Maybe this thing could be overcome if our programming languages allowed us to define application parts that are effectively stateless, ambient libraries, executing more or less purely functional (well, except for logging and such...) once they are initialized.

If you could define such constraints on program parts, you could have your cake and eat it, too. Multiple instances of your application could share a possibly very large part of their code base, but you could still kill single instances at will, as they don't share state with other instances.

The problem is with the "more or less" part of "purely functional". I'm not sure if it's actually possible to find that niche where you can still have some state. And of course you would have to be ably to statically prove those constraints, or else everything is moot.

Also highly interesting in this context is Microsofts Singularity, which achieves a runtime that doesn't need processes but still has all the nice properties of processes (isolation, 'kill -9'), due to some carefully chosen, statically verifiable constraints.


Commenting is disabled.

Nice post! I just want to add something I recently came across: The webserver Yaws, written in Erlang:

http://yaws.hyber.org/

It specifically aims at solving these problems, ie. being able to scale up with many concurrent requests, because the language Erlang itself is designed for that.

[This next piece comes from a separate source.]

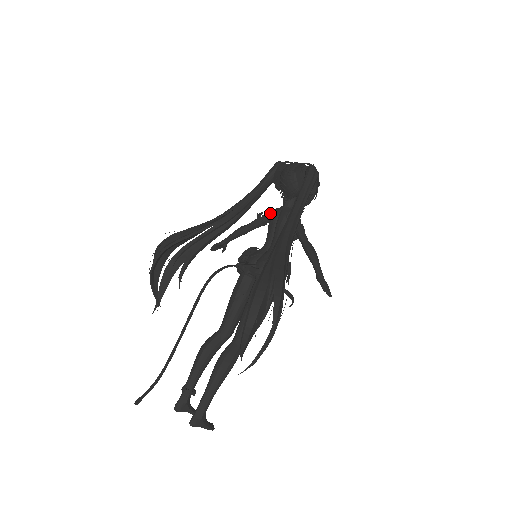
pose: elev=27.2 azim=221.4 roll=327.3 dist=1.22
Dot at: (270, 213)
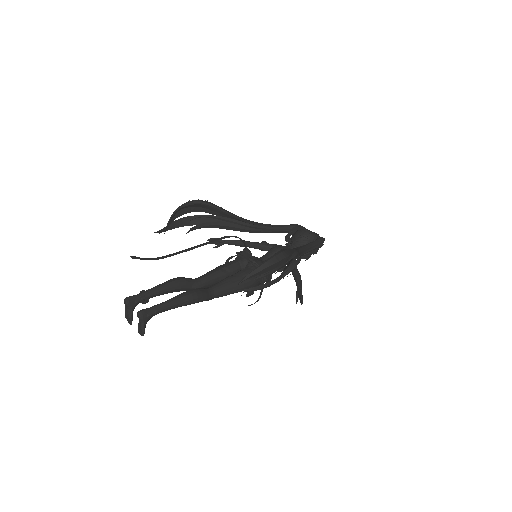
Dot at: (275, 245)
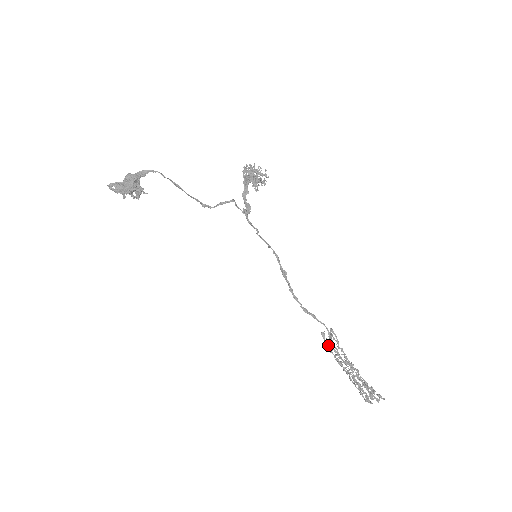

Most importantly, it doesn't use threads or processes of the underlying. I have no experience myself, but this article, showing that Yaws can handle 80000 concurrent HTTP requests, whereas the Apache webserver simply dies at around 4000, makes Yaws look very impressing:

http://www.sics.se/~joe/apachevsyaws.html

Maybe the definition of "stateless code parts" - as you request it - can be found in Erlang.


Thanks Alex.

I'm aware of Erlang and YAWS. And indeed, the "stateless code parts" pattern is very dominant in Erlang - Erlang is a purely functional language. State in Erlang happens mainly through tail recursion. Except for those parts, all code is by definition stateless and thus easy to share.

Erlang also doesn't have thread locking/synchronization, so you can always easily kill single actors.

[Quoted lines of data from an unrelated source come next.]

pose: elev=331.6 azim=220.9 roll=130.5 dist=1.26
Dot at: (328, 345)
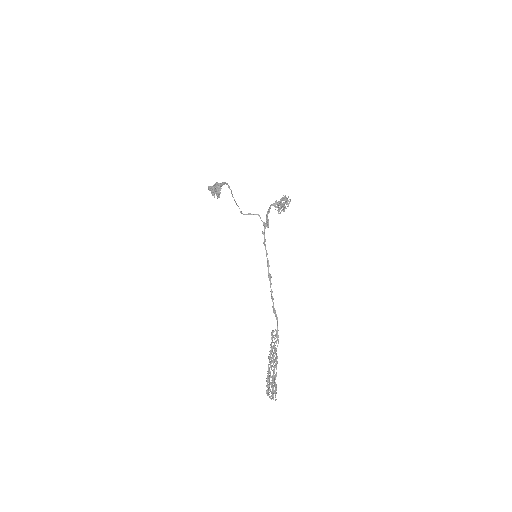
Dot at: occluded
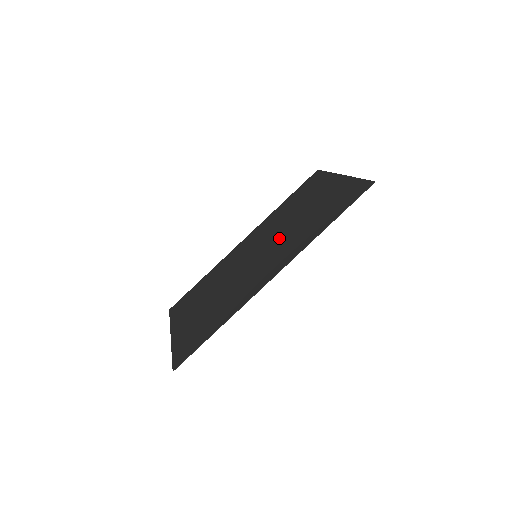
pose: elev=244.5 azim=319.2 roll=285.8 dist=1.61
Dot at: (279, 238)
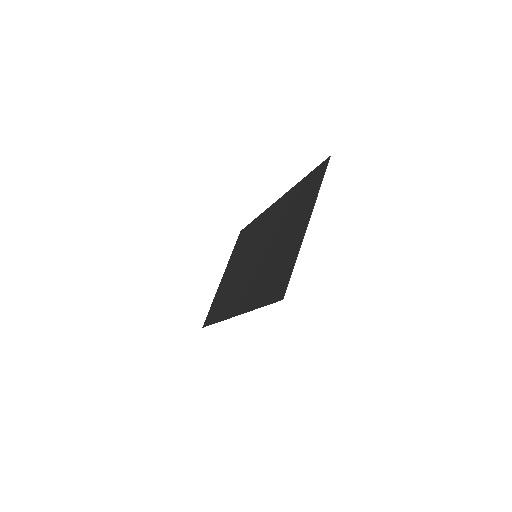
Dot at: (262, 258)
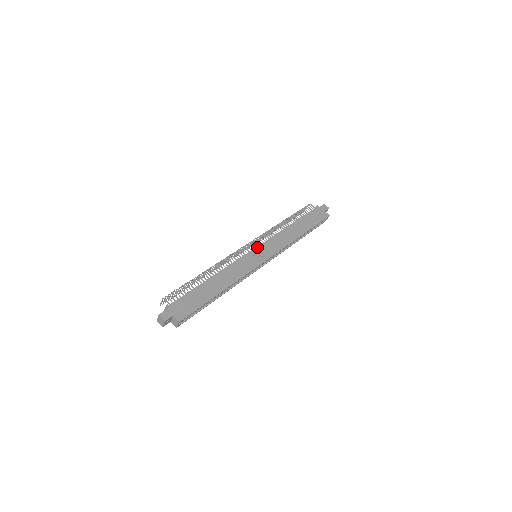
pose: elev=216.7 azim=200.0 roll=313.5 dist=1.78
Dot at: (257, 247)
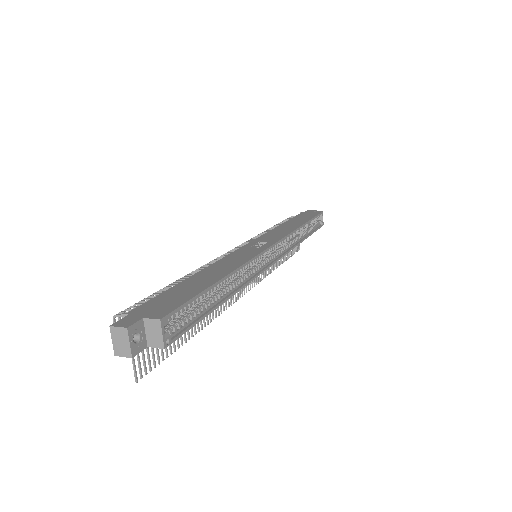
Dot at: (249, 243)
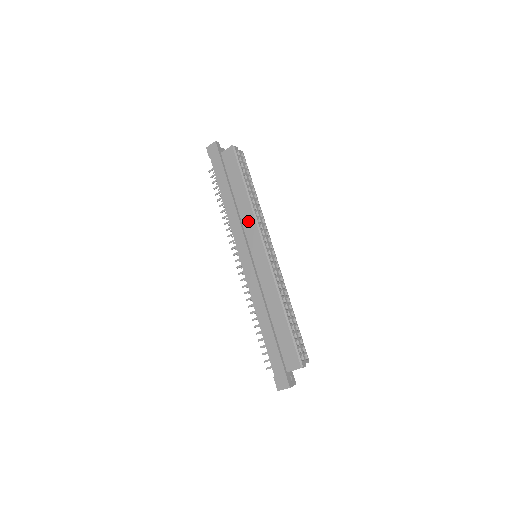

So Erlang would indeed be a candidate, but the language itself is IMHO really bad. Nothing against functional programming, but useful programs do have state, and getting that state is really painful in Erlang. Plus it's totally antiquated, with strings being represented as integer lists and such...

I'd hope to port the benefits of certain Erlang properties & idioms to a more mainstream language and runtime like Java.

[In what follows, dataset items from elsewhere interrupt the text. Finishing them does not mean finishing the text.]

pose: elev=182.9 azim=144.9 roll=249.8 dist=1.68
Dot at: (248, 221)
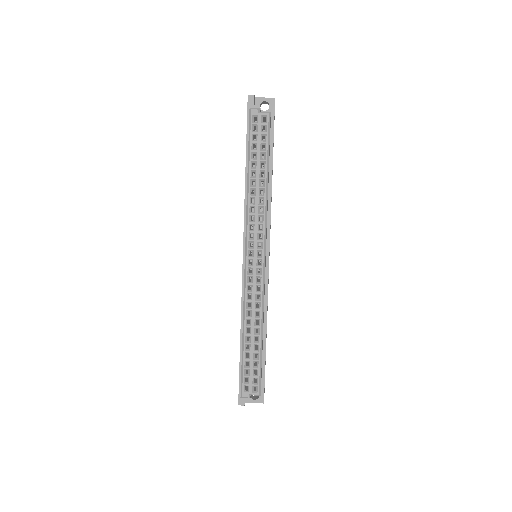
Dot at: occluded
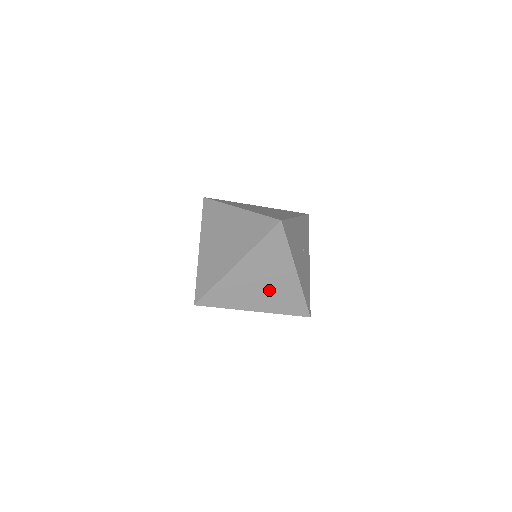
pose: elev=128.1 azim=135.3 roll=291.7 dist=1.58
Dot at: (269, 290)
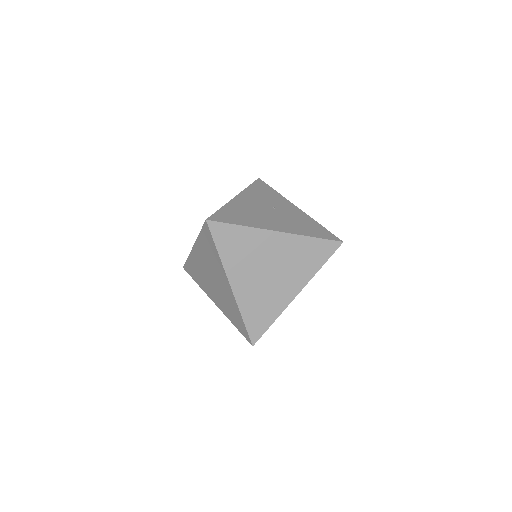
Dot at: (281, 268)
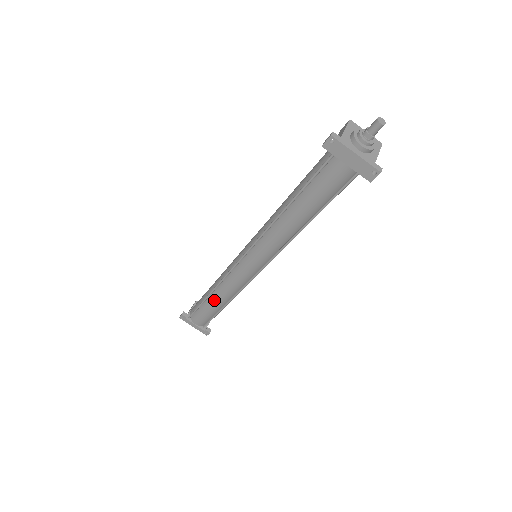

>I'd hope to port the benefits of certain >Erlang properties & idioms to a more >mainstream language and runtime like >Java. maybe Scala is the right language for those kind of experiments even if its not (yet) mainstream.


If you're in the Java world already, Terracota can provide some interesting possibilities to write in normal Java yet spread your work across processes or threads as you desire. Terracotta by itself doesn't handle the notion of spawning/killing processes but does support all of the shared memory / coordination aspects.

I've actually built a distributed testing framework that ties together Groovy scripted agents with Terracotta and some Java code to manage testing agents and so forth, which worked really well. (Soon to be open-sourced and publicized.)

Yes, I work for Terracotta.


@Alex: to me, Terracotta appears to take the way the other way around: instantiate the application software for each node (or process, the unit of failure anyways), but then distribute the instances of the domain model objects over a set of nodes. Which I think is very worthwhile, but still somehow the other way around ;-)

I should read up on Terracotta a bit, I'm interested in how you guys handle application failure (and also the whole thing seems to be very cool in general).

@mbien: I've been there. But Scala doesn't really solve the problems Erik's and my article were about. The actors implementation there is cool, but I'm still sceptical if Scala doesn't add too much complexity for the benefits it brings.